- [Work order] In the records below, begin at the line containing "cenas, y el fin de semana libre" and end at the line containing "Pechuga de p"; quote every line in that span exactly, including both boundary lines, and no others.

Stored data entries
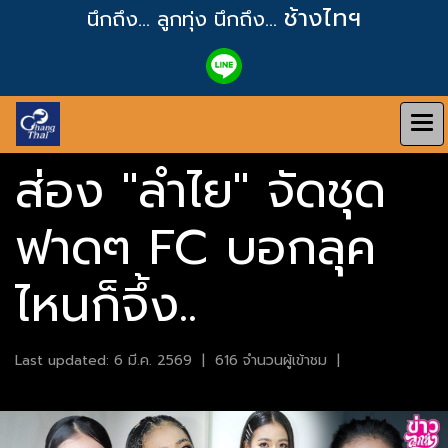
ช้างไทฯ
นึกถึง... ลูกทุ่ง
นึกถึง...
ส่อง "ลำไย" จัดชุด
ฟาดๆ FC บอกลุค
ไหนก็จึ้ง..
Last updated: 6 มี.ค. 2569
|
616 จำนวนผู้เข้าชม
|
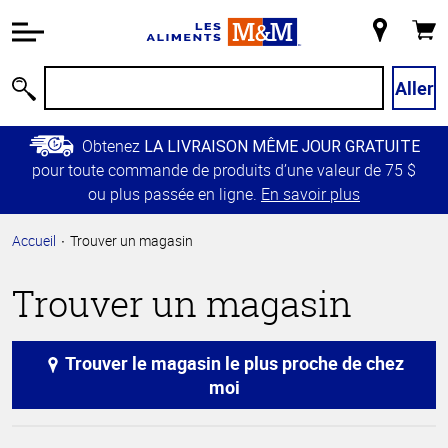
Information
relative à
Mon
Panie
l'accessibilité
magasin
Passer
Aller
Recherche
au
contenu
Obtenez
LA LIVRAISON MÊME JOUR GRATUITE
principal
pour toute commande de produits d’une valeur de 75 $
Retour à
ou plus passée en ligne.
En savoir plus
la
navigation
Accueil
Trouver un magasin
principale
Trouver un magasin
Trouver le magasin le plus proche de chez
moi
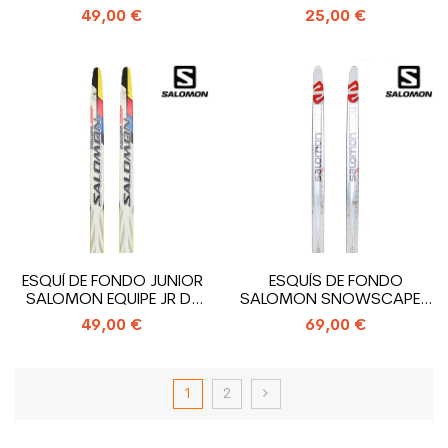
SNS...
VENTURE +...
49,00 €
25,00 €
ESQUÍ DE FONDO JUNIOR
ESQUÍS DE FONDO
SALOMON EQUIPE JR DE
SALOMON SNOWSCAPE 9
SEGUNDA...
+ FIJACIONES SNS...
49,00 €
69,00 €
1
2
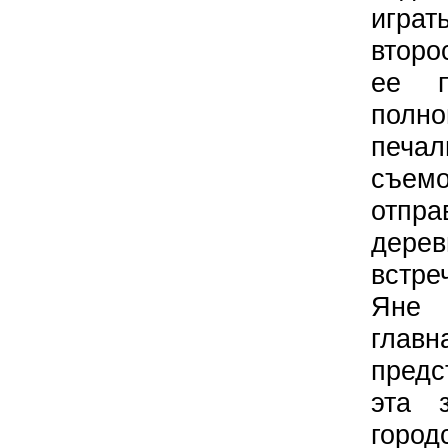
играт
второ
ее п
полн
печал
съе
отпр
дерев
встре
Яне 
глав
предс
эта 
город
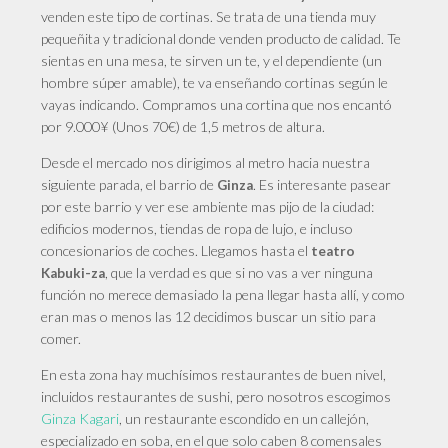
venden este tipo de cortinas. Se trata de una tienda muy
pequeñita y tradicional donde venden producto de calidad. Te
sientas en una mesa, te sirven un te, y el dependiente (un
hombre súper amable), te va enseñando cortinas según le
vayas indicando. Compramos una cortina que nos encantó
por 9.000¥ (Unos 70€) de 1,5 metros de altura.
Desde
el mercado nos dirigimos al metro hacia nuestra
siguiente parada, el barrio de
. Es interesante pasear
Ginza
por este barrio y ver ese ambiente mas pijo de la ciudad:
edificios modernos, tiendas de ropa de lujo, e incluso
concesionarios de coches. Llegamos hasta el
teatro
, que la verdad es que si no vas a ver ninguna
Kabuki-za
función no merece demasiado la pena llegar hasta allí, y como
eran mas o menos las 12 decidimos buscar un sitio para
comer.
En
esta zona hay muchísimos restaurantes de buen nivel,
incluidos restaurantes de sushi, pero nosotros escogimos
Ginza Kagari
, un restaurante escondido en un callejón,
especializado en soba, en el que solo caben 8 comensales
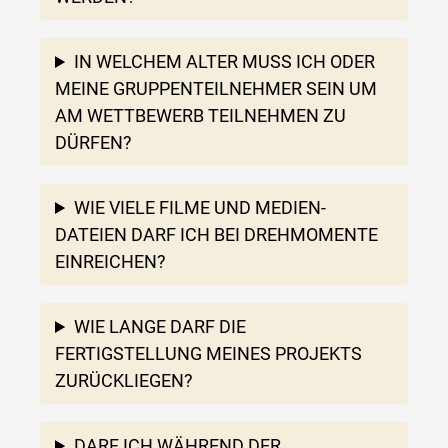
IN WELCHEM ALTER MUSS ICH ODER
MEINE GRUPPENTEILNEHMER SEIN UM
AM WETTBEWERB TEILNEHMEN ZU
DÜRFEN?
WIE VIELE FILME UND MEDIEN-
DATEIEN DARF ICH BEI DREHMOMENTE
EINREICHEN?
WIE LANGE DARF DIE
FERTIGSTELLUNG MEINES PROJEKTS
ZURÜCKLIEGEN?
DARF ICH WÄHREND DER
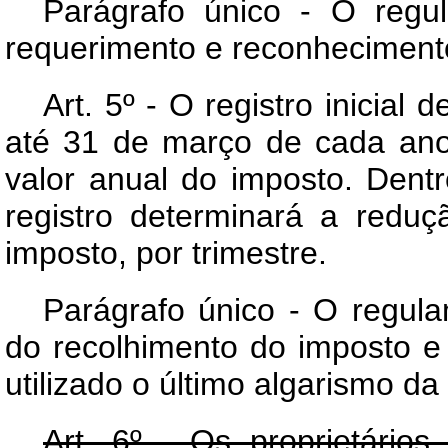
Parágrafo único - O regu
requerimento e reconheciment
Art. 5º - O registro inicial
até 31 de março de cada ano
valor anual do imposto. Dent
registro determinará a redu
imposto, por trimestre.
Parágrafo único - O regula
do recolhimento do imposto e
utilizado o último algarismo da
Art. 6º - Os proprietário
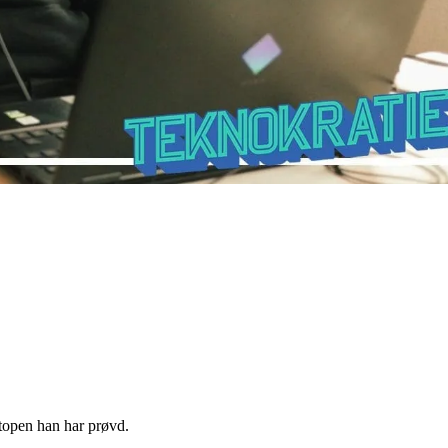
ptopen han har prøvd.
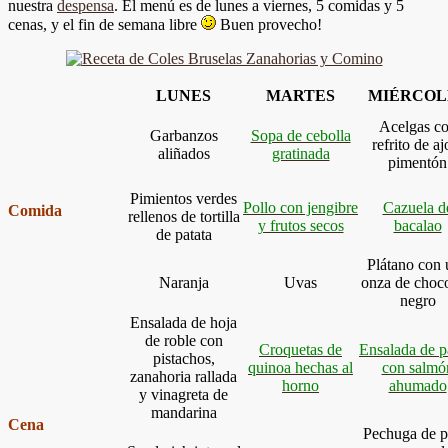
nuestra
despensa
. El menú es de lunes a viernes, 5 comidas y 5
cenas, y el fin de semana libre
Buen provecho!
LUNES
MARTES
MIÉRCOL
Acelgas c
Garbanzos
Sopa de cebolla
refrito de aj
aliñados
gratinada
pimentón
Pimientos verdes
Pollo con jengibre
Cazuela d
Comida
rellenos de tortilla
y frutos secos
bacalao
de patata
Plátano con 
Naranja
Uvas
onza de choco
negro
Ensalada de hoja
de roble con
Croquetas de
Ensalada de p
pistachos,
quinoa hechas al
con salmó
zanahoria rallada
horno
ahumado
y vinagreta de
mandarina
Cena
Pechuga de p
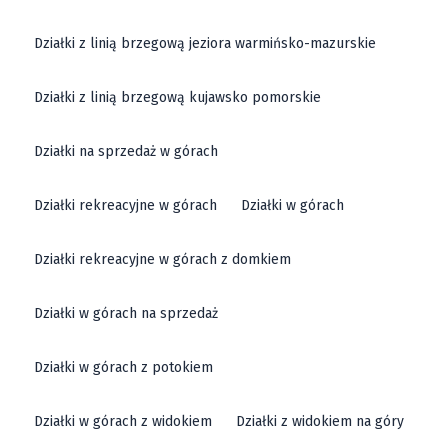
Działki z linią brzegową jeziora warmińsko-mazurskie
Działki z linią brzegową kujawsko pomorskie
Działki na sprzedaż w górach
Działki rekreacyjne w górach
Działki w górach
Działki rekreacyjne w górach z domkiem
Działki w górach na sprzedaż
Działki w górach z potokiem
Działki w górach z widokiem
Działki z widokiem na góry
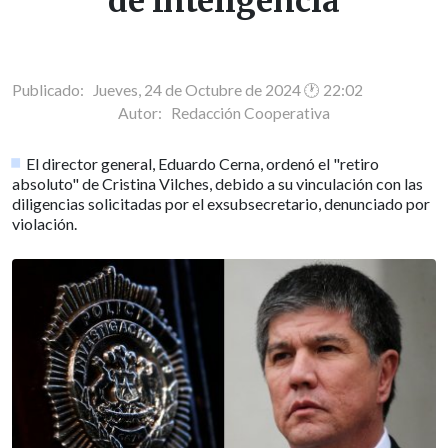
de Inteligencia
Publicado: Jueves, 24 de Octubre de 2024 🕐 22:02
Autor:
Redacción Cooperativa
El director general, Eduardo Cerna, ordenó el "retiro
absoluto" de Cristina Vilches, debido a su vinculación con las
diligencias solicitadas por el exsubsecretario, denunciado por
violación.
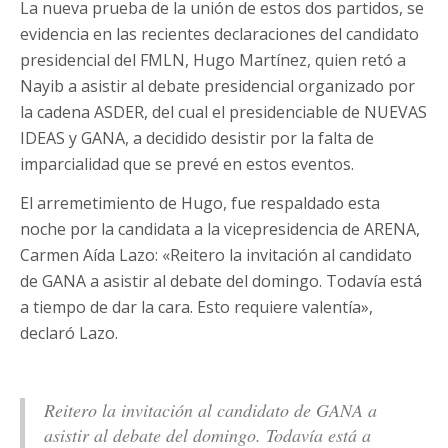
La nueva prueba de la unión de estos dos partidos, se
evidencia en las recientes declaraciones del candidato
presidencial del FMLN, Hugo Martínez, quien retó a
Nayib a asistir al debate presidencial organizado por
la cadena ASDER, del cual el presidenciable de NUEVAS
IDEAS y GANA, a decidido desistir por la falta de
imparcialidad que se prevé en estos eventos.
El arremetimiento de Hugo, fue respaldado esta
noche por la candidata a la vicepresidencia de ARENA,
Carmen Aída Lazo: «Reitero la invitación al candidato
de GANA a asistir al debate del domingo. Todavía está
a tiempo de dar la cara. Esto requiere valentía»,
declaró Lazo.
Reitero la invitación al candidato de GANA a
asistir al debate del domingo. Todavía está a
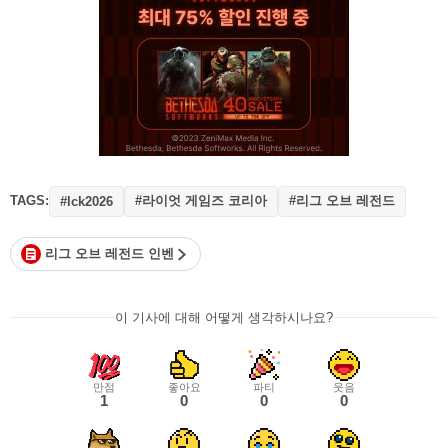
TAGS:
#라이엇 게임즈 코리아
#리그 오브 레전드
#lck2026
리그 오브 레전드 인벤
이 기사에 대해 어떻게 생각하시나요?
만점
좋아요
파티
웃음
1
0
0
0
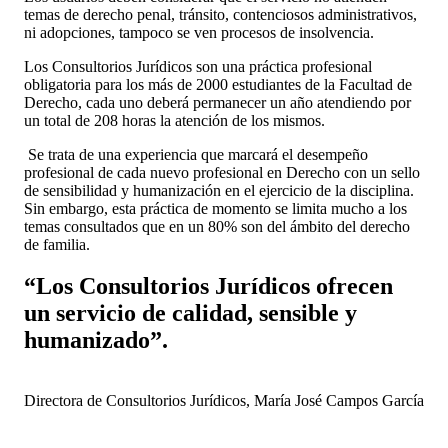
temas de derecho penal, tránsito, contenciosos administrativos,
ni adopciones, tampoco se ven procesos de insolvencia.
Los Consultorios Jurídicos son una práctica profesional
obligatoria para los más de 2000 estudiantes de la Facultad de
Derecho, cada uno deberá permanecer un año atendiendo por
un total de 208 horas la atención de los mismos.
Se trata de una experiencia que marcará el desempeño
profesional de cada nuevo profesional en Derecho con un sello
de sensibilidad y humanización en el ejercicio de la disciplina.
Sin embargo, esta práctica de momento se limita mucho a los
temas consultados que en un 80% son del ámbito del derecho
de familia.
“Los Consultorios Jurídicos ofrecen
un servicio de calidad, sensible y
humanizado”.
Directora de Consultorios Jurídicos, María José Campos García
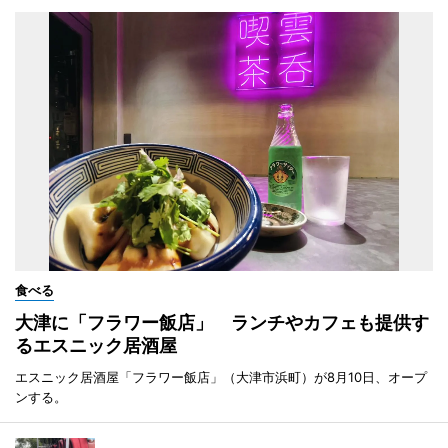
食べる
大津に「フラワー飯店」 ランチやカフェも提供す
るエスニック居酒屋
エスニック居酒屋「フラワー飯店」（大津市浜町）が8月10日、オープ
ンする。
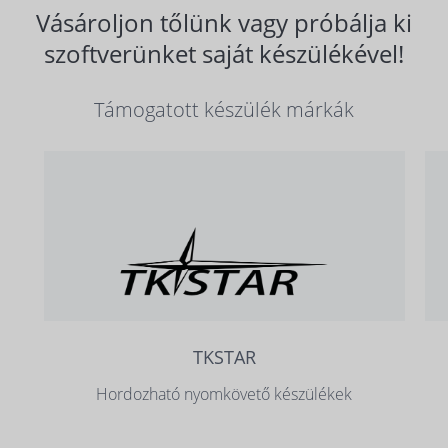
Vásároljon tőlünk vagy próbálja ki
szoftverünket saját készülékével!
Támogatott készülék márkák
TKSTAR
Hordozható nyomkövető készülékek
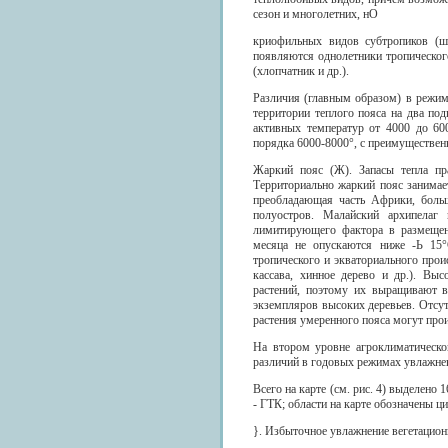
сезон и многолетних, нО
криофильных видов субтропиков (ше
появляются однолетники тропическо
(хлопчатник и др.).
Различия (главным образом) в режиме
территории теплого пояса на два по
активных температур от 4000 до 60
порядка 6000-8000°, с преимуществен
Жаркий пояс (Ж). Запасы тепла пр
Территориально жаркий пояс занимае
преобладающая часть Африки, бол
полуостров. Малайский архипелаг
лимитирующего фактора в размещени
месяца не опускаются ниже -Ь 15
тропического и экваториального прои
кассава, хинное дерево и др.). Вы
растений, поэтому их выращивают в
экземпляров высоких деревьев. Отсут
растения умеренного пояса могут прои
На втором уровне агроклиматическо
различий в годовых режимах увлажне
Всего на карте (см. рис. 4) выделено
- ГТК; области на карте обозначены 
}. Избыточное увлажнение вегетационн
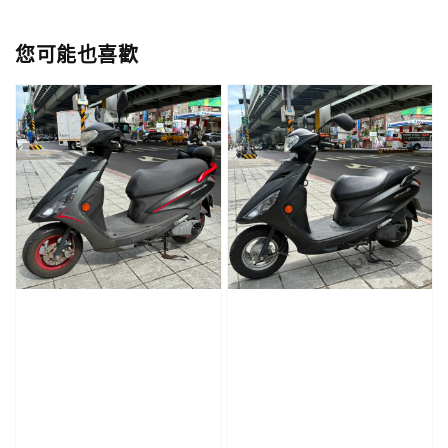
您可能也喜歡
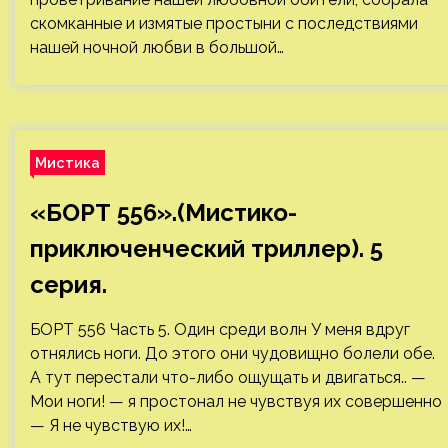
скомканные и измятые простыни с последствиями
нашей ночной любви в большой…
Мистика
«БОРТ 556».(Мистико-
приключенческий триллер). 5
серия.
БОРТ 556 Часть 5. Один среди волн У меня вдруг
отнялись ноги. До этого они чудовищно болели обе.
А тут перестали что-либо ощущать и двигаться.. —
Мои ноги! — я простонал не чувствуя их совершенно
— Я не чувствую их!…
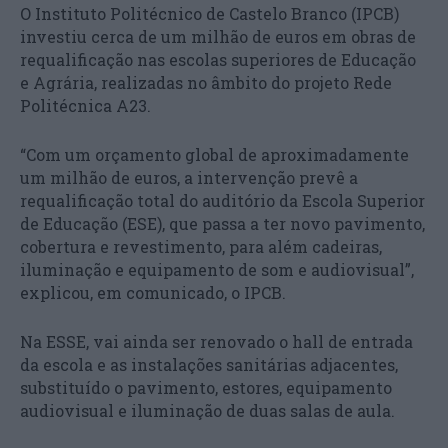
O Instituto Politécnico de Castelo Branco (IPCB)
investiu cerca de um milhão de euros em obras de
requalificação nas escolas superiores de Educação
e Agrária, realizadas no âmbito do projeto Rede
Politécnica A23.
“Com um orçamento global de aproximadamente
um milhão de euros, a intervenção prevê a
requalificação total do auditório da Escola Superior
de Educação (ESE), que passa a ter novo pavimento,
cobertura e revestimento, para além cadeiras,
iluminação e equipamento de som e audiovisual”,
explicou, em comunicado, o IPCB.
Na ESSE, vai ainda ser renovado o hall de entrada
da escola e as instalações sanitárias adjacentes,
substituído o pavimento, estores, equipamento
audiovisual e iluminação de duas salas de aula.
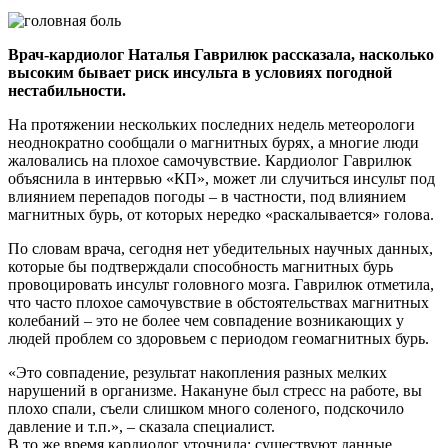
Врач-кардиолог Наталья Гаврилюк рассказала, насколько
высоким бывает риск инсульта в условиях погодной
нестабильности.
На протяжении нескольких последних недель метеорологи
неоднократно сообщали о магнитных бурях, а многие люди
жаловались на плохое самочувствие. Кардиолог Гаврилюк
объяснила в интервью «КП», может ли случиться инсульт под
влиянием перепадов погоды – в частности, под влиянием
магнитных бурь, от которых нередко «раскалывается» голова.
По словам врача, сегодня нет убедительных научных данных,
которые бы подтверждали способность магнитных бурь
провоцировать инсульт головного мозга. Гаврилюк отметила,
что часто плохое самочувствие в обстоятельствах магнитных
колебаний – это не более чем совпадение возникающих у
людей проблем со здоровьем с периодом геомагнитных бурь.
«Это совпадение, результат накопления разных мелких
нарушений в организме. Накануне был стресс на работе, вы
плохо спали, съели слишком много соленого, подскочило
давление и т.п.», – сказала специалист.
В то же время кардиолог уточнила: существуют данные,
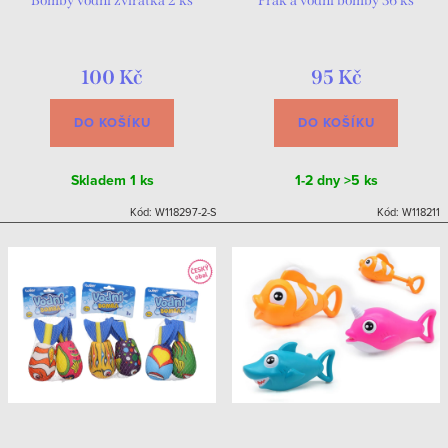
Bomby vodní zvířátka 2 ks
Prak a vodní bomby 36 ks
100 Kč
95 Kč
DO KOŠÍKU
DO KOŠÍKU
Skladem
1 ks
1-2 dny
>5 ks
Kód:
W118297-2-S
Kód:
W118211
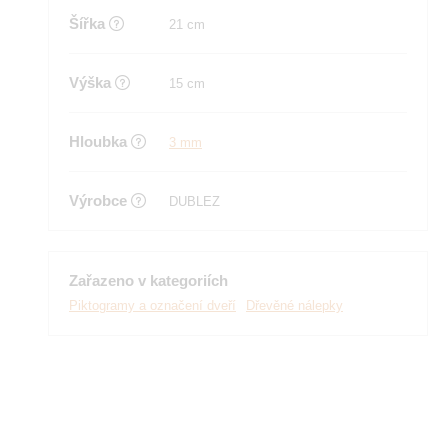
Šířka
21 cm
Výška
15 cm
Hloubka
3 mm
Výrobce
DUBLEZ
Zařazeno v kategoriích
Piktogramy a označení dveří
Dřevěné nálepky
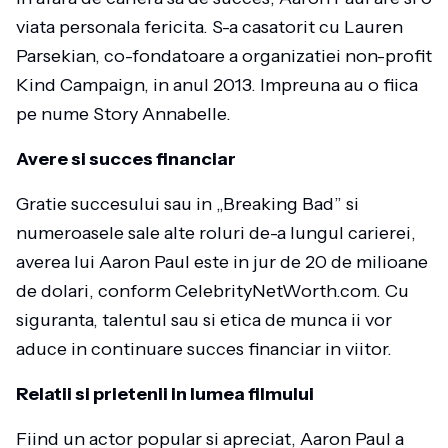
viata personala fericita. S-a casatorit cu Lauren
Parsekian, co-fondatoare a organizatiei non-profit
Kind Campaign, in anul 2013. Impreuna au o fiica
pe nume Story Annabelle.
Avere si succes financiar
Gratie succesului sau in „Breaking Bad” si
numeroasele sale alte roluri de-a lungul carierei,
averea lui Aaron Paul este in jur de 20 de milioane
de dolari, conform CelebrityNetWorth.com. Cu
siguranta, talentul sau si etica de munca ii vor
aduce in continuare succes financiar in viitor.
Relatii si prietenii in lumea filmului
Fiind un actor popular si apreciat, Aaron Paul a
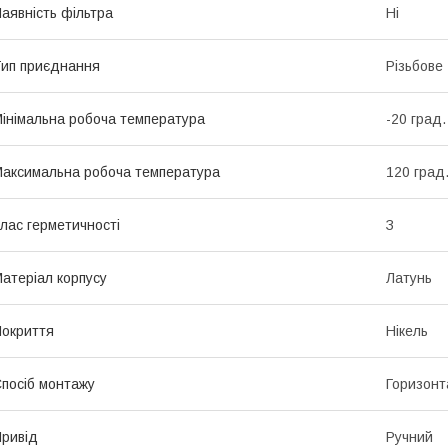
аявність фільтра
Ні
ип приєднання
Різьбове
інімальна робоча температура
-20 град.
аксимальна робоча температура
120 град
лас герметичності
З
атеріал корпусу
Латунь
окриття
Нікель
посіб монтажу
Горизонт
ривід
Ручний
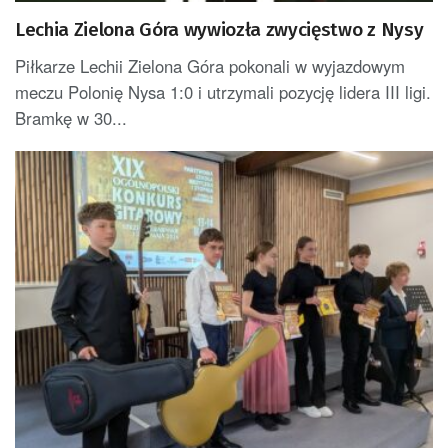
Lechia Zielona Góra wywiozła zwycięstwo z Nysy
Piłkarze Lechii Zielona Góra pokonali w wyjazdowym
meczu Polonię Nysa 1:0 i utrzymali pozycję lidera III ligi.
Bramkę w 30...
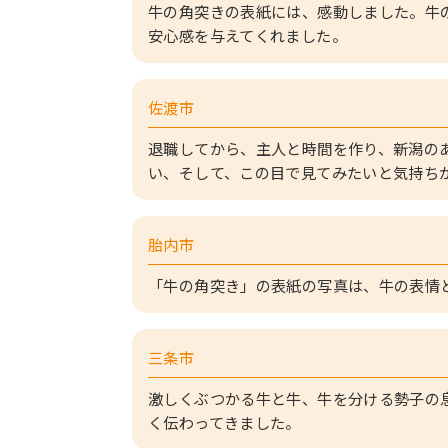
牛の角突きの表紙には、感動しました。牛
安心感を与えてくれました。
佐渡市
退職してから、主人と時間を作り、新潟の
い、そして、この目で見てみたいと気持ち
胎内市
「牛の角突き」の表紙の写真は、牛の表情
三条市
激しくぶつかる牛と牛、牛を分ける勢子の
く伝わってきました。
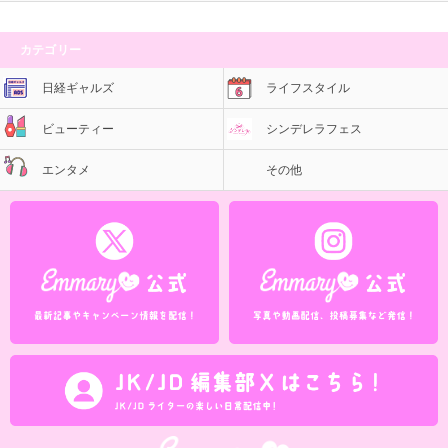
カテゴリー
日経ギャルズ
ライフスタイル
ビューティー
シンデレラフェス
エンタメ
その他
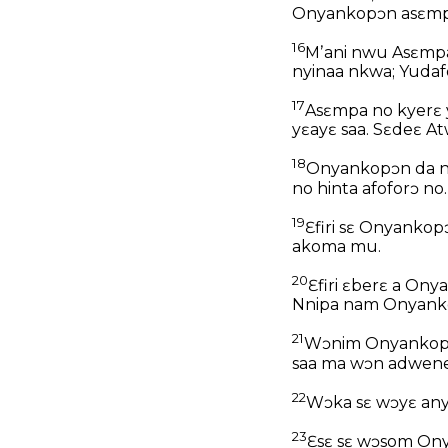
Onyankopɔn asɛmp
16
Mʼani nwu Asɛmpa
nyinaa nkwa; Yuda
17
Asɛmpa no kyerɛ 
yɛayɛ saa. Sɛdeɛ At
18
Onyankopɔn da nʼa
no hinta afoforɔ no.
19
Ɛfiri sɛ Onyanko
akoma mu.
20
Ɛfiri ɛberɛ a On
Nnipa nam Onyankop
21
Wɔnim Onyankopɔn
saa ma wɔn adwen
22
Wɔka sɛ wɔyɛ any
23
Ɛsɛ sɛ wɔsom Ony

- [Output of the exercise]
cenas, y el fin de semana libre
Buen provecho!
LUNES
MARTES
MIÉRCOL
Acelgas c
Garbanzos
Sopa de cebolla
refrito de aj
aliñados
gratinada
pimentón
Pimientos verdes
Pollo con jengibre
Cazuela d
Comida
rellenos de tortilla
y frutos secos
bacalao
de patata
Plátano con 
Naranja
Uvas
onza de choco
negro
Ensalada de hoja
de roble con
Croquetas de
Ensalada de p
pistachos,
quinoa hechas al
con salmó
zanahoria rallada
horno
ahumado
y vinagreta de
mandarina
Cena
Pechuga de p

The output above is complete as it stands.